What you are asked to do: Set down, word for word, the text of every entry below, and leave the pictures out of your answer.

- - - - - - -

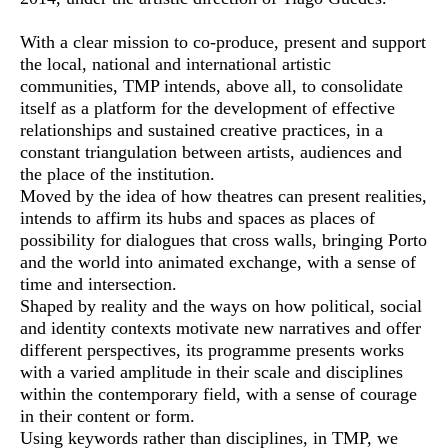
With a clear mission to co-produce, present and support
the local, national and international artistic
communities, TMP intends, above all, to consolidate
itself as a platform for the development of effective
relationships and sustained creative practices, in a
constant triangulation between artists, audiences and
the place of the institution.
Moved by the idea of how theatres can present realities,
intends to affirm its hubs and spaces as places of
possibility for dialogues that cross walls, bringing Porto
and the world into animated exchange, with a sense of
time and intersection.
Shaped by reality and the ways on how political, social
and identity contexts motivate new narratives and offer
different perspectives, its programme presents works
with a varied amplitude in their scale and disciplines
within the contemporary field, with a sense of courage
in their content or form.
Using keywords rather than disciplines, in TMP, we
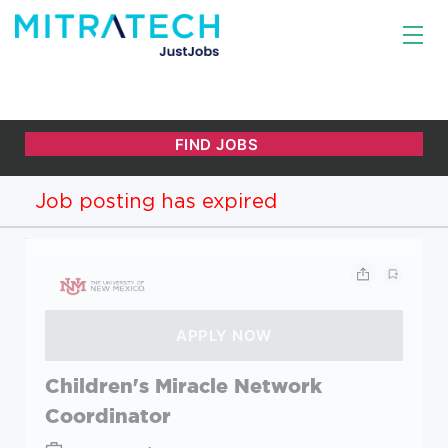
Job posting has expired
Children's Miracle Network
Coordinator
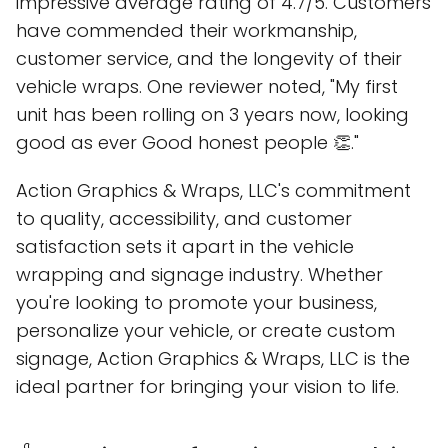
impressive average rating of 4.7/5. Customers
have commended their workmanship,
customer service, and the longevity of their
vehicle wraps. One reviewer noted, "My first
unit has been rolling on 3 years now, looking
good as ever Good honest people 👏."
Action Graphics & Wraps, LLC's commitment
to quality, accessibility, and customer
satisfaction sets it apart in the vehicle
wrapping and signage industry. Whether
you're looking to promote your business,
personalize your vehicle, or create custom
signage, Action Graphics & Wraps, LLC is the
ideal partner for bringing your vision to life.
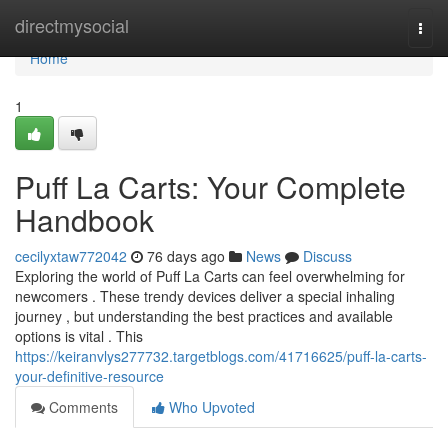
Home
directmysocial
Togg
navi
Home
1
Puff La Carts: Your Complete
Handbook
cecilyxtaw772042
76 days ago
News
Discuss
Exploring the world of Puff La Carts can feel overwhelming for
newcomers . These trendy devices deliver a special inhaling
journey , but understanding the best practices and available
options is vital . This
https://keiranvlys277732.targetblogs.com/41716625/puff-la-carts-
your-definitive-resource
Comments
Who Upvoted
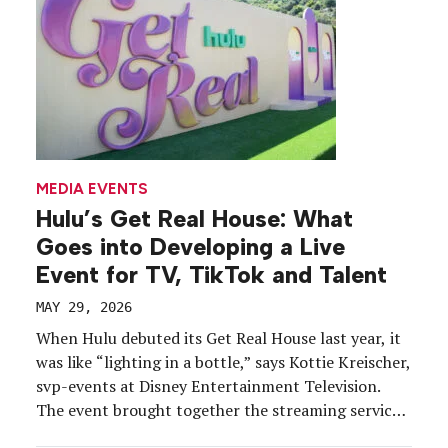
MEDIA EVENTS
Hulu’s Get Real House: What
Goes into Developing a Live
Event for TV, TikTok and Talent
MAY 29, 2026
When Hulu debuted its Get Real House last year, it
was like “lighting in a bottle,” says Kottie Kreischer,
svp-events at Disney Entertainment Television.
The event brought together the streaming service’s
reality TV stars under one roof to share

- - - - - - -

Solution for this problem:
With a clear mission to co-produce, present and support
the local, national and international artistic
communities, TMP intends, above all, to consolidate
itself as a platform for the development of effective
relationships and sustained creative practices, in a
constant triangulation between artists, audiences and
the place of the institution.
Moved by the idea of how theatres can present realities,
intends to affirm its hubs and spaces as places of
possibility for dialogues that cross walls, bringing Porto
and the world into animated exchange, with a sense of
time and intersection.
Shaped by reality and the ways on how political, social
and identity contexts motivate new narratives and offer
different perspectives, its programme presents works
with a varied amplitude in their scale and disciplines
within the contemporary field, with a sense of courage
in their content or form.
Using keywords rather than disciplines, in TMP, we
Job posting has expired
Children's Miracle Network
Coordinator
impressive average rating of 4.7/5. Customers
have commended their workmanship,
customer service, and the longevity of their
vehicle wraps. One reviewer noted, "My first
unit has been rolling on 3 years now, looking
good as ever Good honest people 👏."
Action Graphics & Wraps, LLC's commitment
to quality, accessibility, and customer
satisfaction sets it apart in the vehicle
wrapping and signage industry. Whether
you're looking to promote your business,
personalize your vehicle, or create custom
signage, Action Graphics & Wraps, LLC is the
ideal partner for bringing your vision to life.
Home
directmysocial
Togg
navi
Home
1
Puff La Carts: Your Complete
Handbook
cecilyxtaw772042
76 days ago
News
Discuss
Exploring the world of Puff La Carts can feel overwhelming for
newcomers . These trendy devices deliver a special inhaling
journey , but understanding the best practices and available
options is vital . This
https://keiranvlys277732.targetblogs.com/41716625/puff-la-carts-
your-definitive-resource
Comments
Who Upvoted
MEDIA EVENTS
Hulu’s Get Real House: What
Goes into Developing a Live
Event for TV, TikTok and Talent
MAY 29, 2026
When Hulu debuted its Get Real House last year, it
was like “lighting in a bottle,” says Kottie Kreischer,
svp-events at Disney Entertainment Television.
The event brought together the streaming service’s
reality TV stars under one roof to share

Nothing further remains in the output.